Und Haussicherungen schützen überhaubt NICHT vor Überspannung. Haussicherungen schützen vor zu hoher Stromstärke. In eine Haussicherung ist kein Multimeter das bei mehr wie 250V den Schalter umlegt. Sie erkennt nur eine zu hohe Stromstärke. Grade Schmelzsicherungen sind nichts weiter als ein dünner Draht. Ob da nun 230V oder 1000V durchgehen interessiert den Draht nicht. Davon brennt er nicht durch. Erst wenn die Sicherung zu viel Stromstärke abbekommt und damit der Leistungsabfall an der Sicherung zu groß wird, brennt sie durch, denn der Draht kann nicht beliebig viel Wärme aufnehmen. Grade normale Schmelzsicherungen kann man über lange Zeit überlasten, bevor die Anschlagen.


----------



## Decrypter (14. August 2013)

> Ich halte das immer noch für unsinnig da die allgemeinen Haussicherungen  bei einer solchen Spannung rausfliegen würden. Und die kostet nen paar €



Öhm...einen stinknormaler B16A Sicherungsautomat interessiert das auf Deutsch gesagt einen Scheißdreck, wenn eine Überspannung als Spannungsspitze bedingt durch einen Blitzeinschlag ins Netz kommt. Er wird allenfalls kommen, wenn bedingt durch direkten Blitzeinschlag im Netz die magnetische Abschaltung (wie im Fall eines fetten Kurzschlusses) greift. Aber für kurzzeitige Spannungsspitzen sind die Automaten einfach viel zu träge. Zumal die VDE ja auch nur fordert, das ein LS-Schalter, und nichts anderes sind ja Sicherungsautomaten, erst innerhalb von 0,2s bei mindestens 5-fachen Nennstrom auslösen müssen. Schraubsicherungen, also die DIAZED bzw. NEOZED Sicherungen sind z.b. noch träger im Ansprechverhalten als LS Automaten.

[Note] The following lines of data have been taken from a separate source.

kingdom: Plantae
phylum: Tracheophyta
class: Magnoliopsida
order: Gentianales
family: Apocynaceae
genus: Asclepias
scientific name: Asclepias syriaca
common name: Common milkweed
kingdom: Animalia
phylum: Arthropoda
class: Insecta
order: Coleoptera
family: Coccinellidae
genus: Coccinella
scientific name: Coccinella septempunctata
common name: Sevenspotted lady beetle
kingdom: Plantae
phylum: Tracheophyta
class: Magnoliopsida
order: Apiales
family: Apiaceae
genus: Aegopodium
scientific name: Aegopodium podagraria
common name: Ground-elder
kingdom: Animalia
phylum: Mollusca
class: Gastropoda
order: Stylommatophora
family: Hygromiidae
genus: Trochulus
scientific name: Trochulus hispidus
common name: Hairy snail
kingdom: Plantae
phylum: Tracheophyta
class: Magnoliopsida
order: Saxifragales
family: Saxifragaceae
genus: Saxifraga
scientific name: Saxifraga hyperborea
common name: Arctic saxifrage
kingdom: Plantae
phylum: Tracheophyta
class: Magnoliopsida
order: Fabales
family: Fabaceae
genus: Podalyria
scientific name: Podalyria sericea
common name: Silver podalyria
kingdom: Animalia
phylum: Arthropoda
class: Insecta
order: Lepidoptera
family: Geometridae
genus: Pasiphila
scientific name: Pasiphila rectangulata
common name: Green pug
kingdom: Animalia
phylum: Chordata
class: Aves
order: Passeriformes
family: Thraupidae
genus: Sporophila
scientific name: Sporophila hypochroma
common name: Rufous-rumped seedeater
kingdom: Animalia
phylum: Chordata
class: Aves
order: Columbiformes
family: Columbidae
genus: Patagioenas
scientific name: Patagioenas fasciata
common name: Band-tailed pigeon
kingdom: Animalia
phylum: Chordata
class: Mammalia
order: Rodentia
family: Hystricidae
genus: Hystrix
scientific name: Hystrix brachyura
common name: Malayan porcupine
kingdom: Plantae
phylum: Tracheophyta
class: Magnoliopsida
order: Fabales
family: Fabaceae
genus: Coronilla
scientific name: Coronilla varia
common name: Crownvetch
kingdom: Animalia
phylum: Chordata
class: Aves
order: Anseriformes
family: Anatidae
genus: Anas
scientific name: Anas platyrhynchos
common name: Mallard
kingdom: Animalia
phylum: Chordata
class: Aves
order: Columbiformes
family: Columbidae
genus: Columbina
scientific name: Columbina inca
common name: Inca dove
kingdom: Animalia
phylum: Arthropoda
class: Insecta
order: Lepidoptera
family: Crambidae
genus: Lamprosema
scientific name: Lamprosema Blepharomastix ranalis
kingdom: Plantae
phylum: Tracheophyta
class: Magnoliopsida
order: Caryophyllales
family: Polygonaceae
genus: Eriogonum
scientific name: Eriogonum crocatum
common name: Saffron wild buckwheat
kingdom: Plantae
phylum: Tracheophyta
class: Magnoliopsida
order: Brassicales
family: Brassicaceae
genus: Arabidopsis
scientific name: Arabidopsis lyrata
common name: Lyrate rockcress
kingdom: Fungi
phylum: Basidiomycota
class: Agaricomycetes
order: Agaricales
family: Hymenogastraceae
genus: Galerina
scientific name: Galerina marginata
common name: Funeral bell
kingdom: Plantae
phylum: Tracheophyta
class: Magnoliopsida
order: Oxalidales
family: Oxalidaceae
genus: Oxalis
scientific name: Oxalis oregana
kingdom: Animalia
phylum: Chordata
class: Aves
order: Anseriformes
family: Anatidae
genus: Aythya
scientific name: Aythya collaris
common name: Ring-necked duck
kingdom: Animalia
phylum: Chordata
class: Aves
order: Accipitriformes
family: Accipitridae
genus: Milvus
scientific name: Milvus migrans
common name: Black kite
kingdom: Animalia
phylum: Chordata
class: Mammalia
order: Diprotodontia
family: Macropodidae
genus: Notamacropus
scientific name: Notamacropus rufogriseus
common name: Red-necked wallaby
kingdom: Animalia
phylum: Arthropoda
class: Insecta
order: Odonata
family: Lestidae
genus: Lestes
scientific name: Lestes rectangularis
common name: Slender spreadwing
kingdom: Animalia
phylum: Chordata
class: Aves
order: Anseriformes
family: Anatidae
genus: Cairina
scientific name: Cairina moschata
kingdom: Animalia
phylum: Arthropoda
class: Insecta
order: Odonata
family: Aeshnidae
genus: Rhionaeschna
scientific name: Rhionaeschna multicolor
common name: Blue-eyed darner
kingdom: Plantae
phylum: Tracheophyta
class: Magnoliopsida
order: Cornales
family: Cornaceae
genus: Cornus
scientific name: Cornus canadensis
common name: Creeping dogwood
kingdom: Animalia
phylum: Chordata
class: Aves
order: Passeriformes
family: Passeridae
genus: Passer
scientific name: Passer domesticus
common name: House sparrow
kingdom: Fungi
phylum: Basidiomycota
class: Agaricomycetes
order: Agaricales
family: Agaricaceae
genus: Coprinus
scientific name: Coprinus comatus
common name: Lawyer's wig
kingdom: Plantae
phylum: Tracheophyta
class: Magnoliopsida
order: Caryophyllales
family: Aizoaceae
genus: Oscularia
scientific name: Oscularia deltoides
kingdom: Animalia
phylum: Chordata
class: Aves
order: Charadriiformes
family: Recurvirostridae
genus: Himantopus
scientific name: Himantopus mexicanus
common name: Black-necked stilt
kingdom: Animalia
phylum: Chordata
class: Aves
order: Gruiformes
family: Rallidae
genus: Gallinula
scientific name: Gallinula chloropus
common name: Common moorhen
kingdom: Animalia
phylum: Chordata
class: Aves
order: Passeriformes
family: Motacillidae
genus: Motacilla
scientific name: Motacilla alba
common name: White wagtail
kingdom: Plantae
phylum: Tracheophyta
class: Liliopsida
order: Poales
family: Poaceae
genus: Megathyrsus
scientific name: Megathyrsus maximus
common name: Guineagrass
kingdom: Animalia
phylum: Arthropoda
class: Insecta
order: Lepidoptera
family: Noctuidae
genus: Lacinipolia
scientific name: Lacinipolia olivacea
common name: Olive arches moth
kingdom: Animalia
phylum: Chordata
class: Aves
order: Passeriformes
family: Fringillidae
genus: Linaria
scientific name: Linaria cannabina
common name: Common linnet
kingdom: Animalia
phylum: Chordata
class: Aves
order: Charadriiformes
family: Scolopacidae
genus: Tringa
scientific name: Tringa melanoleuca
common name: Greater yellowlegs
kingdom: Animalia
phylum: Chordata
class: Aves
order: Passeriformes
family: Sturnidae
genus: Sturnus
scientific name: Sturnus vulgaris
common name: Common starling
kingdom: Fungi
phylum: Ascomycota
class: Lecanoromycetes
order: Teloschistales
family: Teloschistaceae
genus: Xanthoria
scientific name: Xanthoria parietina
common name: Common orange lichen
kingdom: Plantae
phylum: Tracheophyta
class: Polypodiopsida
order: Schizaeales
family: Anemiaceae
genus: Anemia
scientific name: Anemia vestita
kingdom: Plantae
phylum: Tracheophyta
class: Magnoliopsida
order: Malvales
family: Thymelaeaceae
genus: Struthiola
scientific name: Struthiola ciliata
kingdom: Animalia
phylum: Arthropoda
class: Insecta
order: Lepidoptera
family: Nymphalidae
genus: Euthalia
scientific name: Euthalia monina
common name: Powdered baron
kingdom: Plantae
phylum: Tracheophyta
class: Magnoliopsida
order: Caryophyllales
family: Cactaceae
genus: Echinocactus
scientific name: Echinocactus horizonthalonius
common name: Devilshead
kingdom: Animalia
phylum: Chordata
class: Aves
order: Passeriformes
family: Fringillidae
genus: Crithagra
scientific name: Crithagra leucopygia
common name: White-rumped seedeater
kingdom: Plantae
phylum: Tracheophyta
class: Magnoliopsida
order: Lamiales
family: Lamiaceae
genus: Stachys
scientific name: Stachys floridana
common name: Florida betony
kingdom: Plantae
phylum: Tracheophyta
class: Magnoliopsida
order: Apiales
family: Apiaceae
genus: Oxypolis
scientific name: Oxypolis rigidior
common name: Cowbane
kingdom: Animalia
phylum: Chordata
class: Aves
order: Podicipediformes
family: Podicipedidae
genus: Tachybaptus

Auch sind viele im Irrglauben, das LS Schalter die angeschlossenen Verbraucher schützen sollen. Das ist aber schlicht falsch. LS Schalter (Leitungs Schutzschalter) haben nur die Aufgabe, die nachfolgenden Leitungen vor unzulässig hoher Erwärmung und damit vor einem Kabelbrand zu schützen. Du kannst z.b. eine 16A Sicherung ohne Probleme mit 17-18 A über 1 Stunde belasten, ohne das diese auslöst. Da greift dann zwar irgendwann die thermische Auslösung. Aber das dauert eine ganze Zeit. Dazu gibt es auch eine Kennlinie, ab wann und bei welcher Stromstärke eine Sicherung auszulösen hat. Nur bei Strömen größer 5 fachen Nennstrom (bei 16A Sicherung sind das 80A) muß bei einem Automaten die magnetische Abschaltung und Schmelzsicherungen innerhalb von 0,2s abschalten.

Für Fehlerströme bedingt durch Isolationsfehler sind ja die Fehlerstromschutzschalter gedacht, die bei Fehlerströmen von 10 mA aufwärts allpolig abschalten. Und Fehlerströme intressieren Sicherungen auch kein Stück. Keine Sicherung schaltet bei einem Fehlerstrom von z.B. 100 mA ab. Da lacht die drüber !

Einen gewissen Schutz vor Spannungsspitzen bieten eben die Steckdosenleisten mit Überspannungsschutz. Aber allzuviel sollte man davon auch nicht erwarten, da diese nur um die 20-30€ kosten. Richtig gute Überspannungssteckdosen kosten locker das 10 fache, sind aber ihr Geld dann auch wert. Für den Hausgebrauch ist immer noch der beste Schutz vor Schaden durch Blitzschlag das Ziehen der Stecker. Denn was nicht am Netz angeschlossen ist, kann nicht zerstört werden. Schon gar nicht schütz eine einfache Überspannungssteckdosenleiste für 20-30€, wie man sie in vielen Elektronik-Märkten oder Baumärkten erwerben kann. Die wird dann bei Blitzeinschlag gleich mit ins Jenseits befördert.


----------